*** SUPPLIED PASSAGE Section Begins ***

Question

I have a simple service contract, defined as:

[ServiceContact]
public interface IEcho
{
    [OperationContract]
    void Hello(string value);
}

which is implemented in a local WCF service (accessed through a net.pipe:// address).

I need to know who is calling the service.

Basically, I need to reject the calls to IHello.Echo made from any assembly not signed by me, for security reasons. The Hello method should not be available to untrusted callers.

I vaguely remember that in the old .NET 1 remoting days, we could walk the stack and check the identity of the callers. But how can I do this with WCF?

Was it helpful?

Solution 3

I've come across other questions along the same lines:

and apparently, there is no secure way of making sure the sender of the message is indeed a specific strongly signed assembly. There is always some way a malicious assembly could spoof its identity.

In short, the answer is: it is impossible.

OTHER TIPS

You can't authenticate the caller assembly. Caller of the service resides in a different process that you have no access.

Instead you need to use any solution that provides client authentication in WCF. Since you are using named pipes, you should look into message level authentication (as opposed to transport level).

In WCF you can interrogate CLientCredentials object if you have authentication turned on.

You could also secure the service usign a certificate ... that way you know whoever is calling it has been issued the certificate ... that isn't the same as a signed assembly ... but it is the same as a certified caller from a known source.

You do that with the ServiceCredentials part of the web.config ... it is quite flexible in how you choos ethe certificate. If you wan tto lock down who can call the service i recommend this.

If you want to be in control of a list of people who can register and unregister than go for some kind of user storage and authentication . authorisation mechanism that calls off to a database.

*** SUPPLIED PASSAGE Section Ends ***
*** SUPPLIED RECORDS Section Begins ***

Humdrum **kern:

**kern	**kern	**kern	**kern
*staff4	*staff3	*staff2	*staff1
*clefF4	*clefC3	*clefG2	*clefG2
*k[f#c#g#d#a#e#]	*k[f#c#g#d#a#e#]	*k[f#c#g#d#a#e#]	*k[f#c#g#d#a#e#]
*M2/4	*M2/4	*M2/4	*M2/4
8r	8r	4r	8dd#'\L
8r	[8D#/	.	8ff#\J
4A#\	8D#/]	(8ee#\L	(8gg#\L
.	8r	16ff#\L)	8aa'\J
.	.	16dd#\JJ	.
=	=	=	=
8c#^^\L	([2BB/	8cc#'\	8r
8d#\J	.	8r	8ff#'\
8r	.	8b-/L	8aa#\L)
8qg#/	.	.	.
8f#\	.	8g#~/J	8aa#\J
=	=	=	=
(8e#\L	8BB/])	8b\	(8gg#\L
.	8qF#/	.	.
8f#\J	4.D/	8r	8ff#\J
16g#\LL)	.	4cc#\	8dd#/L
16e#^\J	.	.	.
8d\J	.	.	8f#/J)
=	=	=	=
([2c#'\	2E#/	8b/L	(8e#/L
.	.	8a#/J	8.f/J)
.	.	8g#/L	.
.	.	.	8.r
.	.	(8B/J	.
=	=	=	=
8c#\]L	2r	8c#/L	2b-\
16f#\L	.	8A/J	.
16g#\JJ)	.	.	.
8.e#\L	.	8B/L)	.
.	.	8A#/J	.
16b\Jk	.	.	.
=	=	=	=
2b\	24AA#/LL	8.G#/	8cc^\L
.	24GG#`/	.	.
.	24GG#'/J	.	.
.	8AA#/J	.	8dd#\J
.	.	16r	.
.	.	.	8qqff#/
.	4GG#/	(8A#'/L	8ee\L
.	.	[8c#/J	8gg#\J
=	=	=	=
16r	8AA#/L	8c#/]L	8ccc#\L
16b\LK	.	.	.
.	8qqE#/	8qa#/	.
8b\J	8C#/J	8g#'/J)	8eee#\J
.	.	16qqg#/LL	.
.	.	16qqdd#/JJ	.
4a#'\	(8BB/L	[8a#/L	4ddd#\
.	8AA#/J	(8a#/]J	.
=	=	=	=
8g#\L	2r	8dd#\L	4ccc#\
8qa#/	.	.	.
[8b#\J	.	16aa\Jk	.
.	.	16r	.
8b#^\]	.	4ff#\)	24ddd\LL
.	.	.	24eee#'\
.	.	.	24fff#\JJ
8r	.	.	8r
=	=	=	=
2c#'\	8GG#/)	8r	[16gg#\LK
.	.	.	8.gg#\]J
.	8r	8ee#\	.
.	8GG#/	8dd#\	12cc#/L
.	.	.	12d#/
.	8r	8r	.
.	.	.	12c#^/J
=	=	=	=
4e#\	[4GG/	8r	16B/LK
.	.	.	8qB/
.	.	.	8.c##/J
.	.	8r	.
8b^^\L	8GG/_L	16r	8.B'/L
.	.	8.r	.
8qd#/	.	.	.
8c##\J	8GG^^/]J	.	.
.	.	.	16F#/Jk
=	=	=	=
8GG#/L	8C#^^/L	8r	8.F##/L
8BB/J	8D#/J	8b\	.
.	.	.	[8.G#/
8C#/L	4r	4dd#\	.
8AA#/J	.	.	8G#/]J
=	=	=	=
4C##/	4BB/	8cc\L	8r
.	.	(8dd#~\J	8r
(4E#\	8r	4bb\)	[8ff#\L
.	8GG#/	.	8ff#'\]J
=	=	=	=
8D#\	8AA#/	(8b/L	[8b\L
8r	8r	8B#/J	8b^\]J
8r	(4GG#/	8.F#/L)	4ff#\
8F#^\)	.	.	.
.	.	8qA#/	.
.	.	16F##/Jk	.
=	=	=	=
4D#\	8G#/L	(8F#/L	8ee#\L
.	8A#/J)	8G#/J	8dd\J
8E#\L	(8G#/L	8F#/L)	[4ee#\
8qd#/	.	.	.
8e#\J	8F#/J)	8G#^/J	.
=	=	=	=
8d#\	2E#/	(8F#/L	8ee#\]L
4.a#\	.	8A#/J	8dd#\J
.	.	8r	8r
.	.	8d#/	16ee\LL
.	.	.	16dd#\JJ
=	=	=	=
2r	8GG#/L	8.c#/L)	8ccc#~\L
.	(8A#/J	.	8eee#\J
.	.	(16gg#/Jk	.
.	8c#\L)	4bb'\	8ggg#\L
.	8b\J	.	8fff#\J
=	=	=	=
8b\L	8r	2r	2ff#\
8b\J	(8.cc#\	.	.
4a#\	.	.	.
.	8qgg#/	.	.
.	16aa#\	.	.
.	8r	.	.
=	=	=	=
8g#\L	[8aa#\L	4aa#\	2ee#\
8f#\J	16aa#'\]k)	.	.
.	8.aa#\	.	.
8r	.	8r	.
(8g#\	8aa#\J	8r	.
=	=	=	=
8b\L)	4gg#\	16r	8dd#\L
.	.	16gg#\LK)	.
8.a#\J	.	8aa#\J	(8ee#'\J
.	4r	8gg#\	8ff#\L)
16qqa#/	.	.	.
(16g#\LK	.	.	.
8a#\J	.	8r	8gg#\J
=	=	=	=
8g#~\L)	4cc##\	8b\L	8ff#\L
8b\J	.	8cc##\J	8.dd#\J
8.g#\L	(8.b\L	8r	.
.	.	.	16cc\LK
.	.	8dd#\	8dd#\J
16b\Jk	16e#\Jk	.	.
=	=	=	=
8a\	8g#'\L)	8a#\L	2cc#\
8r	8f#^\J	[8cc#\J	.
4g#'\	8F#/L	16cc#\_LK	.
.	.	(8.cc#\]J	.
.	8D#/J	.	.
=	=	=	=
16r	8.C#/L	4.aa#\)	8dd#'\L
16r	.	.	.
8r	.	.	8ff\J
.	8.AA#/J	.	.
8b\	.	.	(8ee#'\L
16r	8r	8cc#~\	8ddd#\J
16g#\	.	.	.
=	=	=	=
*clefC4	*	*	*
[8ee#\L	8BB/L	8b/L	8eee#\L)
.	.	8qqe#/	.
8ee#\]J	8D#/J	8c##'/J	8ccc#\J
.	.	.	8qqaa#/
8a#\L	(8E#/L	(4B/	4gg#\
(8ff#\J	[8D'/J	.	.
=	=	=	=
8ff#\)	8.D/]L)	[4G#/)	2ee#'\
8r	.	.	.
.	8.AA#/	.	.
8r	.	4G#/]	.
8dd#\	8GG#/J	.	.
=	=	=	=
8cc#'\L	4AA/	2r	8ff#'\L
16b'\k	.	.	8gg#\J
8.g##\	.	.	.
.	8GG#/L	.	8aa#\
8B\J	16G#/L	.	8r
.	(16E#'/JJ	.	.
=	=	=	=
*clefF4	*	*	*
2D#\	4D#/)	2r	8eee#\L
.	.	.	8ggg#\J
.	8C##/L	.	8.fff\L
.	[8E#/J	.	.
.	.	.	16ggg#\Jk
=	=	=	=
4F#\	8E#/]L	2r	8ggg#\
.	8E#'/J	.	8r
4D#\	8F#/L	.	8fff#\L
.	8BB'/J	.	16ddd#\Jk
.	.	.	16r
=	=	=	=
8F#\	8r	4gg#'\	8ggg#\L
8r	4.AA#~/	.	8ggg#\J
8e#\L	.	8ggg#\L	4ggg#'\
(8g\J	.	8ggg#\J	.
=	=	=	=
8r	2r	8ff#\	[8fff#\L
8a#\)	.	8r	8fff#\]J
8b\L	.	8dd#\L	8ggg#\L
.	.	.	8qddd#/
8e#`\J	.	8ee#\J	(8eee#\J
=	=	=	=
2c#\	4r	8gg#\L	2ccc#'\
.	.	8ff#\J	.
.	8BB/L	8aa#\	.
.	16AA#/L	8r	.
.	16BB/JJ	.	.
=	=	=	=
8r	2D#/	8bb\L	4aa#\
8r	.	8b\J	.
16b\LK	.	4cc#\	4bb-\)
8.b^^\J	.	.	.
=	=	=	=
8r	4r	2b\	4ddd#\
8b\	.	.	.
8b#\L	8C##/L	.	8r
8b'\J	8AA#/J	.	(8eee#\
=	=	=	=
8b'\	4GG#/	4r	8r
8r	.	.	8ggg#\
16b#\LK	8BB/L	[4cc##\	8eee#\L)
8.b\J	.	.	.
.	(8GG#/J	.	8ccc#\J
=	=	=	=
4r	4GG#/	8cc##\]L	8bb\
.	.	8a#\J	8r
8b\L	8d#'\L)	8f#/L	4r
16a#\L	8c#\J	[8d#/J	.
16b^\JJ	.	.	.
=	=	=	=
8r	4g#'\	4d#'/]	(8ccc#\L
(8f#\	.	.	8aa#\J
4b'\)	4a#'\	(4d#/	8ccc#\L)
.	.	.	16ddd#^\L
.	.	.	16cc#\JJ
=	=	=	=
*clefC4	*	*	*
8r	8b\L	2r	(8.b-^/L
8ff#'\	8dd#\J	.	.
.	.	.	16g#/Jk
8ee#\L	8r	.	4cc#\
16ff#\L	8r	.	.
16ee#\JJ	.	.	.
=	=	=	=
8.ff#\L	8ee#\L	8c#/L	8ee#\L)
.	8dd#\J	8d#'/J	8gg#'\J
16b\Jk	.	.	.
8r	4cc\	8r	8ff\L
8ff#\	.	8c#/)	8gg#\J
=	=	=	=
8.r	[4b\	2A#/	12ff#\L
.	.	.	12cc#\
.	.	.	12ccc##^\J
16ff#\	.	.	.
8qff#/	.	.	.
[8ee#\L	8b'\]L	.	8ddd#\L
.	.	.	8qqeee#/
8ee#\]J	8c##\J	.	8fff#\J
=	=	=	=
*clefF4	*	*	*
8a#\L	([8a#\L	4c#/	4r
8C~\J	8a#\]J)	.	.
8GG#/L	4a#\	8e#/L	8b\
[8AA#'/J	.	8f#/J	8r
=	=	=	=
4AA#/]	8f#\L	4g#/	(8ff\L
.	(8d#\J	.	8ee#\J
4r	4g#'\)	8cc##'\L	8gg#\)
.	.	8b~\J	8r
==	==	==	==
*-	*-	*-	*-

*** SUPPLIED RECORDS Section Ends ***

## GOAL OF THE EXERCISE
Answer these from the WCF caller-identity discussion above:
1. Through what kind of address is the local WCF service accessed?
2. According to Solution 3, what is the short answer?
3. Which part of the web.config is named for securing the service with a certificate?

## WRITTEN RESPONSE
1. A net.pipe:// address.
2. It is impossible.
3. The ServiceCredentials part.